Claude Eatherly, el piloto que eligió Hiroshima como objetivo de la bomba que soltó el Enola Gay, no sabía qué era una bomba atómica. Ningún soldado podía saberlo aún: esa sería la primera. Claude Eatherly fue condecorado como un héroe: se le debía la victoria. Claude Eatherly se volvió loco. No podía olvidar. Pensaba cada hora de cada día en cada una de las muertes infernales de las que se decía culpable porque fue él quien eligió Hiroshima. No podía dormir. Veía a los muertos volver a morir en abismos ardientes, aullaba, temblaba, alucinaba, revivía sin cesar el horror de lo cometido y su dolor sin remedio le era devuelto en la forma inconcebible y absurda del reconocimiento y las felicitaciones de un mundo enajenado que terminó internándolo en el manicomio con un diagnóstico de trauma bélico. La verdad era lo devastador para Eatherly, su solitaria verdad contra la mentira salvaje de la sociedad entera, su verdad sin anestesia ni consuelo posible, la de que para su consciencia él no era un héroe, sino un asesino. No se defendió de esa verdad justificándose con los argumentos usuales de la obediencia militar o del seguimiento inconsciente –y, en esa medida, supuestamente inocente– de la norma social. No fue feliz. Ni bendecido. No renunció al asombro, ni a la imaginación, ni al pensamiento. Gracias, Claude Eatherly, por la pesadilla que devoró irreversiblemente tu existencia hasta la hora de tu muerte, rechazado por todos, en el pabellón psiquiátrico del Hospital de Waco, porque en esa pesadilla se cifra toda esperanza de futuro y porque le devuelve algo de dignidad a la especie humana.
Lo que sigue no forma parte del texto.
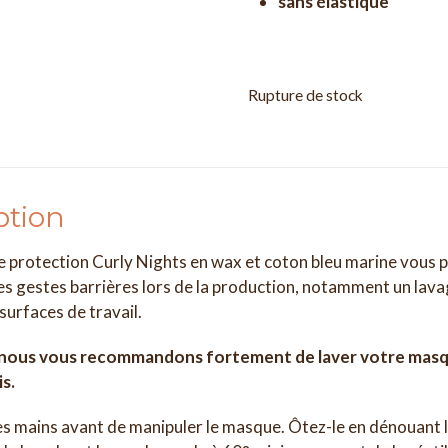
sans élastique
Rupture de stock
ption
 protection Curly Nights en wax et coton bleu marine vous p
es gestes barrières lors de la production, notamment un lava
 surfaces de travail.
nous vous recommandons fortement de laver votre masque
is.
es mains avant de manipuler le masque. Ôtez-le en dénouant le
La otra noche, al salir de un bar del centro, alguien, riendo, bromeó: «Por criticar tanto van a acusarte de ser una resentida», y le respondí: «Mira en torno ahora mismo. Mira todo lo que cubre de vergüenza a los que aquí amanecen expuestos y tirados en esta vereda, y a nosotros nos mancha con el peor de los oprobios. Por supuesto que soy una resentida, y el que en este mundo infernal no esté resentido, es un miserable».